For many reasons, building muscle is vital to the health of your body. When you build muscles you make your body look good, feel good and you become stronger overall, both physically and mentally. Exercising is also a fun hobby. Continue reading and you will find some fantastic advice about how to build muscle and the many benefits it can provide you with.

Keep the “big three” exercises in mind when developing your routine. These are large muscle group exercises like dead lifts, squats and presses. These particular exercises not only increase your bulk, but they also ensure your body is well conditioned and help improve your overall strength as well. Add variations of these exercises to your usual workouts.

Continually change your exercise routine. Like anything else, if your routine becomes boring, you will be less likely to make time for it. Change your workout to do a variety of exercises, and alternate the muscle groups you work on in a single setting. This will keep you motivated by staving off boredom.

If you choose to supplement your muscle-building attempts with creatine, be careful, especially if you use this substance long-term. If you already suffer from kidney problems, ceatine could make it worse. In addition, they have been known to cause muscle compartment syndrome, heart arrhythmia, and muscle cramps. Youths and teens face particular risks from these as well. Be sure you keep your creatine intake at or below suggested safety levels.

Eating plenty of protein is highly beneficial towards the building of muscles. A great way to get the proper amount of protein is by consuming supplements and protein shakes. Such beverages are especially useful following exercise and just prior to bedtime. If you are looking to both lose weight and gain muscle, limit yourself to one of these supplements each day. Try having three a day when you want to get bigger while building muscle.

For success in building muscle, carbohydrates are essential. Your body runs on carbs, so they are essential to complete your workouts and do all the other tasks that you must do each day. If you’re seriously training, every day you have to eat about two to three grams of carbohydrates for every pound you weigh.

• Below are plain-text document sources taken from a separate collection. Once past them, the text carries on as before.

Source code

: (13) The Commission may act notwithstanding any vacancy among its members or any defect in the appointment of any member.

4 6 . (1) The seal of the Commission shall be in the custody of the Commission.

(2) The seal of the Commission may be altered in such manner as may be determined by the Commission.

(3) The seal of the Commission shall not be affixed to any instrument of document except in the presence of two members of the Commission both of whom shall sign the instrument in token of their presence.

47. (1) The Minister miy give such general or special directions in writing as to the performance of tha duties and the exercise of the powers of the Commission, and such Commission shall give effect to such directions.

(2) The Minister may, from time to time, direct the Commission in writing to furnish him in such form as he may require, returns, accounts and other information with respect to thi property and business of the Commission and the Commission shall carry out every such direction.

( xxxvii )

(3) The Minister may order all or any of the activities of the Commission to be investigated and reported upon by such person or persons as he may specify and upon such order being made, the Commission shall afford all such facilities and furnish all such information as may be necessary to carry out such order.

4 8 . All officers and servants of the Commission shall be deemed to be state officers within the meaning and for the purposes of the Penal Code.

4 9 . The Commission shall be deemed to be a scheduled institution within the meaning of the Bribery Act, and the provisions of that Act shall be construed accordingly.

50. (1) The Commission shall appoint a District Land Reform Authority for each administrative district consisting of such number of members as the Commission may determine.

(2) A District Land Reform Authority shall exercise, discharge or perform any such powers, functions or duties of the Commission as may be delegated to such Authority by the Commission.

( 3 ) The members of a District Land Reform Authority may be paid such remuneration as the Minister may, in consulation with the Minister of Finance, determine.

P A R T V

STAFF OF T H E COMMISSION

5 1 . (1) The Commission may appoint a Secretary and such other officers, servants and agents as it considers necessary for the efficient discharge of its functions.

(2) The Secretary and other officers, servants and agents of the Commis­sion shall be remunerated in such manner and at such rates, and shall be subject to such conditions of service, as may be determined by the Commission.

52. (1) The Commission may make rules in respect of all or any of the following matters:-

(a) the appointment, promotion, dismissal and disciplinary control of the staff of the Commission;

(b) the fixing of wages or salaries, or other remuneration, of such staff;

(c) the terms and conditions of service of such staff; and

Use as many sets and repetitions as possible in each training session. Fifteen lifts is a good number, with no more than a minute break between sets. This keeps your lactic acid moving, and your muscles building. Try to do this as much as you can during each session to get the best results.

Cool down with a short stretching routine to ensure that your muscles start the repair process from a healthy point. If you’re under the age of 40, hold each stretch for thirty seconds or more. If you are a little older, try to keep your stretch for about a minute total. A good stretch helps to protect your muscle against injury during your workout.

Hopefully you have garnered some very useful information with the advice from this article and can successfully incorporate it into your individual program. Soon, you will feel more comfortable in your body and be able to develop your workout routines even more. The more you stay committed to building your muscles, the better you’ll look, feel and function.